Les licenciements massifs dans la tech, un lot de consolation pour les investisseurs

Plus de 68.000 travailleurs de la tech ont perdu leur emploi depuis le 1er janvier. Les géants du secteur, à commencer par les Gafam (Google, Microsoft, Amazon, Meta), taillent dans leurs effectifs alors qu'ils affichent d'excellents niveaux de rentabilité en parallèle.

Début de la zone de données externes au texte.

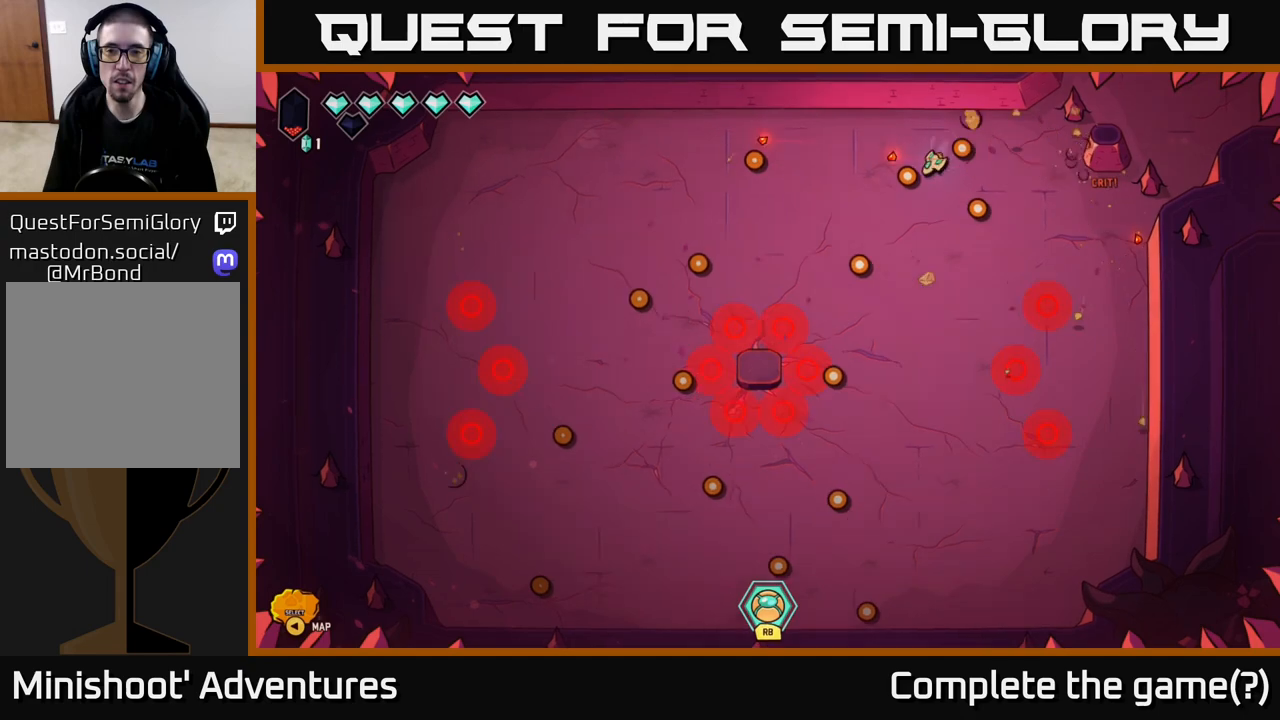
{"buttons": [], "left_stick": "down-right", "right_stick": "center", "events": [[450, "left_stick", "down-right"]]}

Mais après deux années de Covid marquées par une euphorie du secteur, le ralentissement de la croissance les pousse à couper les coûts pour conserver leurs marges et envoyer un signal favorable aux marchés.
François Manens
Plus de 60.000 employés de la tech ont été licenciés depuis le début de l'année.
Plus de 60.000 employés de la tech ont été licenciés depuis le début de l'année. (Crédits : Photo by Alex Kotliarskyi on Unsplash)

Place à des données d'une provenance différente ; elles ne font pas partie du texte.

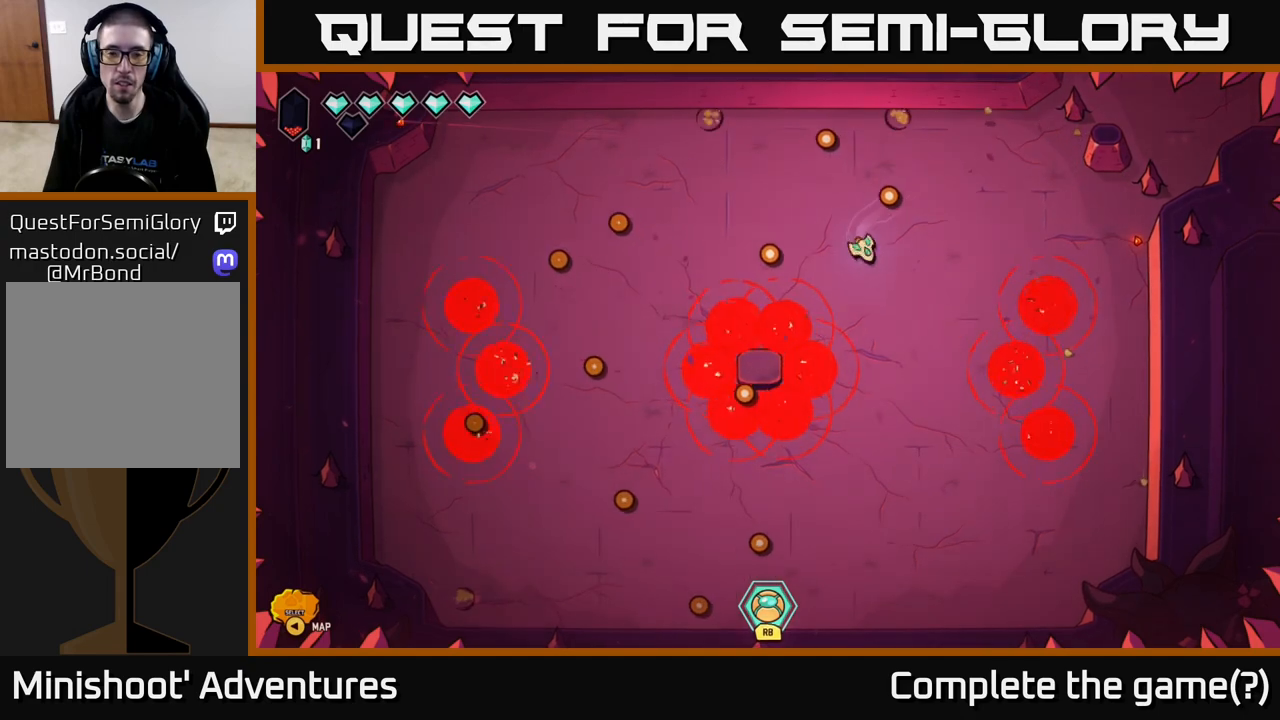
{"buttons": [], "left_stick": "center", "right_stick": "center", "events": [[183, "left_stick", "center"]]}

Une hécatombe. Le début d'année 2023 de la tech est marqué par les licenciements massifs, à l'approche de l'annonce des résultats financiers du quatrième trimestre de 2022. Le phénomène est tel qu'un entrepreneur californien a lancé Layoffs.fyi, un site de suivi de différentes annonces de plans sociaux. Bilan : plus de 210 entreprises ont taillé dans leurs effectifs depuis le 1er janvier, et plus de 68.000 personnes ont été touchées, majoritairement aux Etats-Unis. Une première vague similaire avait touché le secteur en novembre, juste après les résultats financiers du troisième trimestre, avec plus de 90.000 départs forcés.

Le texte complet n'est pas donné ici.